- WHAT IS NEEDED -
Reproduce the listing verbatim from its first line of text down to and including the line that contains "pas assez mures,...", and omit the pictures.

+ + + + +

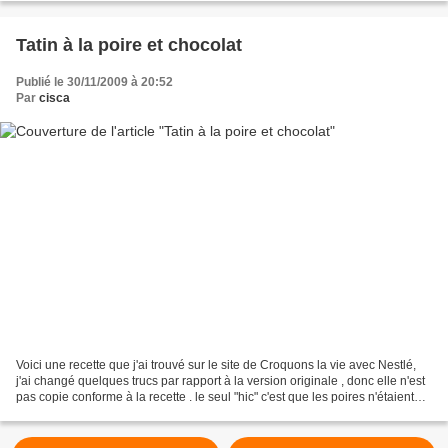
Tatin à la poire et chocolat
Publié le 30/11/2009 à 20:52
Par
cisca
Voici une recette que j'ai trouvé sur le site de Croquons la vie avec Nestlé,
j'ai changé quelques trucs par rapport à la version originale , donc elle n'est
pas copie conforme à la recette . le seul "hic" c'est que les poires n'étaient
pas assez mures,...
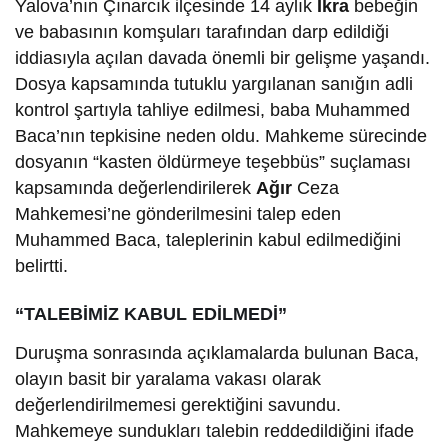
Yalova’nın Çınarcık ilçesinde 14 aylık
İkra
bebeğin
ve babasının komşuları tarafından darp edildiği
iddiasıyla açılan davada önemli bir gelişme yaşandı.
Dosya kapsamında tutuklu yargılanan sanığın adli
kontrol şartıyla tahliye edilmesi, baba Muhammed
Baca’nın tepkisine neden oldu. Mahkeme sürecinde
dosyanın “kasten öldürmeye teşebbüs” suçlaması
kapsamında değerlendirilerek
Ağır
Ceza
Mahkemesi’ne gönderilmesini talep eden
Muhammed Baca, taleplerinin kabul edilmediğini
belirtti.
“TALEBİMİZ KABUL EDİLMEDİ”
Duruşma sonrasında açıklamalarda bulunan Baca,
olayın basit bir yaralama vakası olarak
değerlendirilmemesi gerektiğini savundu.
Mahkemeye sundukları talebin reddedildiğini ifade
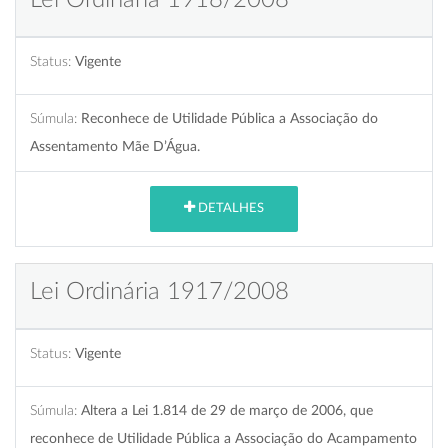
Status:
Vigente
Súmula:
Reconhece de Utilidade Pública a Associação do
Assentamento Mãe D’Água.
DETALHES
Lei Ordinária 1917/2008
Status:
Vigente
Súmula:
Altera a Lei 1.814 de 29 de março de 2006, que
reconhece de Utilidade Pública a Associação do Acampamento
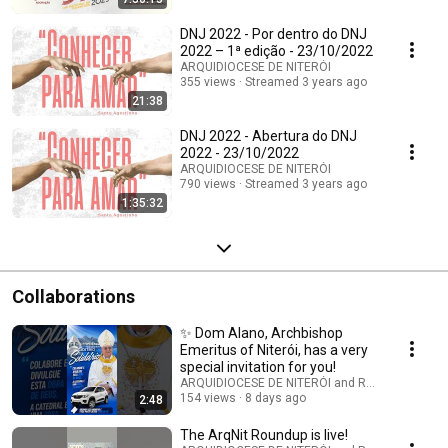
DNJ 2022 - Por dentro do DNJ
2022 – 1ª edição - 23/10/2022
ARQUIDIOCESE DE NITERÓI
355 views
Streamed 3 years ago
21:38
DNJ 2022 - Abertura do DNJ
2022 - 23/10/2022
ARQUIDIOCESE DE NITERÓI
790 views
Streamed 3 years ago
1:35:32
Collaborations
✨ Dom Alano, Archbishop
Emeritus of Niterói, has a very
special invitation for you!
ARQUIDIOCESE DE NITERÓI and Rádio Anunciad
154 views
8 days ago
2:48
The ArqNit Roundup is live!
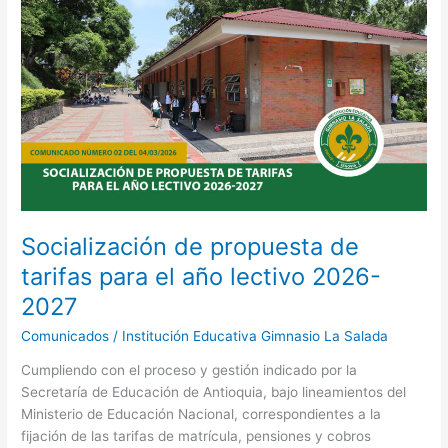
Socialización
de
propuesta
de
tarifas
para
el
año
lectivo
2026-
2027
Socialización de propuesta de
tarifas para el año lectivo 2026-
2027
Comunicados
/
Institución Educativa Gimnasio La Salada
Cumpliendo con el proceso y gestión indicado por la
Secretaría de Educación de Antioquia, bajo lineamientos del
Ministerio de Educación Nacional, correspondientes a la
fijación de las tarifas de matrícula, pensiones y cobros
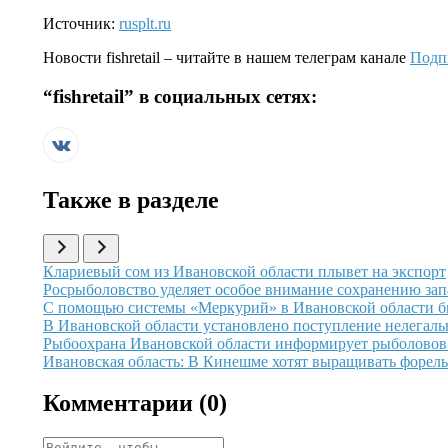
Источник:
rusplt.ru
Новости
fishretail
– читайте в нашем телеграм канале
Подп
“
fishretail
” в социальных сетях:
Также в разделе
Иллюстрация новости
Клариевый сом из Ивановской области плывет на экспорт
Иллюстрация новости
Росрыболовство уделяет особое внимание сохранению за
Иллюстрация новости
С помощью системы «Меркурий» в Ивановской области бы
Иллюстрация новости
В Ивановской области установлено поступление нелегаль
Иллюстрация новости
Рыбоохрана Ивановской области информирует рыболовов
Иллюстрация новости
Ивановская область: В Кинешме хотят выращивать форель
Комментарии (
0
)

+ + + + +

- RESULT OF THIS TASK -
Tatin à la poire et chocolat
Publié le 30/11/2009 à 20:52
Par
cisca
Voici une recette que j'ai trouvé sur le site de Croquons la vie avec Nestlé,
j'ai changé quelques trucs par rapport à la version originale , donc elle n'est
pas copie conforme à la recette . le seul "hic" c'est que les poires n'étaient
pas assez mures,...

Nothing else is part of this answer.